Как не знаю, почему он так считал и почему ошибался.
Секс абсолютно реален. Я имею в виду, это не выступление на публику. Никаких масок, костюмов или жестокости. Никому не больно и никто не притворяется, что ему больно.
Разве что самую малость.
Или ошибаюсь я, и все это – сплошная жестокость; для каждого из двух тел секс – штука серьезная. Не исключено, что в его основе лежит стремление к взаимному уничтожению. Что-то и правда разрушается, и потом приходится восстанавливаться.
Подобные мысли отвлекают от всего остального. Я беру телефон, набираю твой номер и слышу снизу чириканье мобильного.
– Ты пришел? – кричу я через пол.
Ответа нет. Захлопываю ноутбук, криво стоящий на кипе бумаг, отодвигаюсь от письменного стола дочери и высовываю голову за дверь.
– Ты дома?
Никого. Комната за комнатой – пустой лабиринт.
Однажды июльским утром мать выплыла из спальни и по пути в ванную встретила тебя – «О, привет!» – здорового, волосатого, чудом втиснувшегося в мой голубой атласный халат. По правде говоря, ты повел себя кошмарно. Убежал ко мне и спрятался под одеялом, ни дать ни взять любовник из французского водевиля.
В Ратфарнхэме все было бы иначе, сказал ты. Не сомневаюсь. Если бы меня застукали у тебя в спальне, которую ты делил с братьями Томом и Энди, с твоей мамулей, не пропускавшей ни одной мессы, случился бы нервный припадок, твой отец стоически замер бы, храня скорбное молчание, а ты через какое-то время вполне мог бы жениться на другой.
Мог бы.
Вместо этого тебя ждал дружелюбный насмешливый допрос о том, как ты пьешь чай – или ты предпочитаешь кофе? У нас новая итальянская кофеварка, просто поставь ее на плиту. Ты ел ее знаменитые тосты с конфитюром. Чуть позже состоялось официальное знакомство, потребовавшее очков для чтения – мать взглянула на меня поверх стекол с укором: «Милая, ты нас даже не представила». Потом она предложила тебе газету – полагаю, воскресное приложение, – и передала ее не глядя, как старому другу.

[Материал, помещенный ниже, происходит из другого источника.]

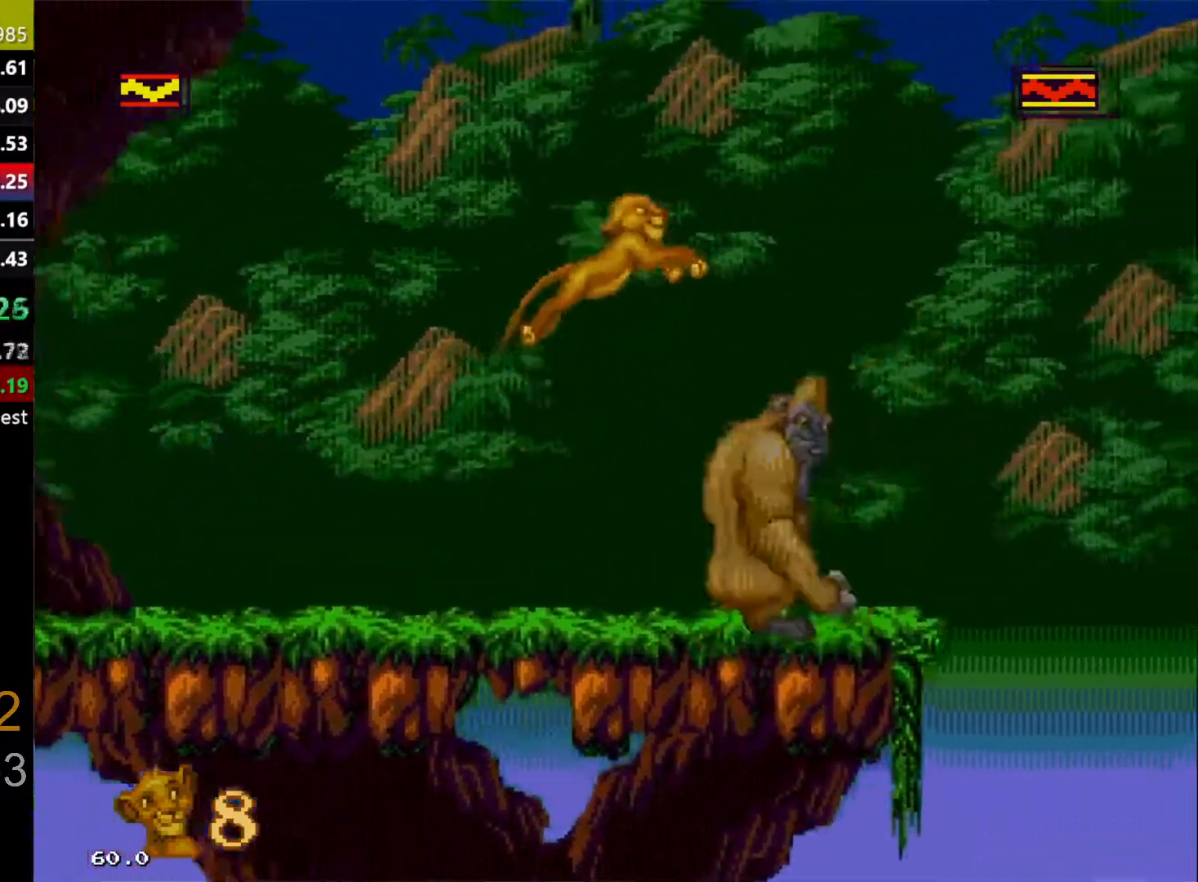
{"buttons": ["DPAD_LEFT"], "events": [[200, "C", "up"], [250, "DPAD_LEFT", "down"], [250, "DPAD_RIGHT", "up"], [250, "DPAD_UP", "down"], [483, "DPAD_UP", "up"]]}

Потом ты многие годы любил нас обеих или, по крайне мере, мирился с нами обеими, но однажды проорал: «Ты со своей чертовой звездной мамашей», и я помню, как вся помертвела. Значит, тебе невыносимо находиться здесь, тебе, за минувшие годы полюбившему читать газеты, засиживаться за завтраком и смаковать кофе. Дети были еще маленькими, когда ты бросил это мне в лицо.
– Ты со своей чертовой звездной мамашей.
И я ответила:
– Ну вот. Приплыли.
Что не так с гетеросексуальными мужчинами? Я вдоволь на них насмотрелась. Как их уязвляет улыбка хорошенькой женщины. Как будто она их каким-то образом унижает.
Через полгода после Кровавого воскресенья, в первую годовщину арестов без суда и следствия, Кэтрин попала на фотографии с марша протеста в Дерри. Она шла в первом ряду, сцепившись локтями с местными жительницами и борцами за гражданские права. На голове платок, подвязанный под подбородком, как у домохозяйки. На самом деле это был шарф из коллекции Эрме. Проходя перед объективом фотографа, она с улыбкой запрокинула голову.
Демонстрантам преградили путь британские солдаты, и мирный протест превратился в настоящую стычку – только это и попало в новости. Тощие мужчины с лицами, завязанными белыми платками, швыряли бутылки с зажигательной смесью и обломки кирпичей. По телевизору я этот репортаж пропустила и даже не знала, что она тоже там была. А потом напечатали эту фотографию. Даже не в центральных газетах, а в местном листке, который она оставила на кухонном столе, чтобы я полюбовалась.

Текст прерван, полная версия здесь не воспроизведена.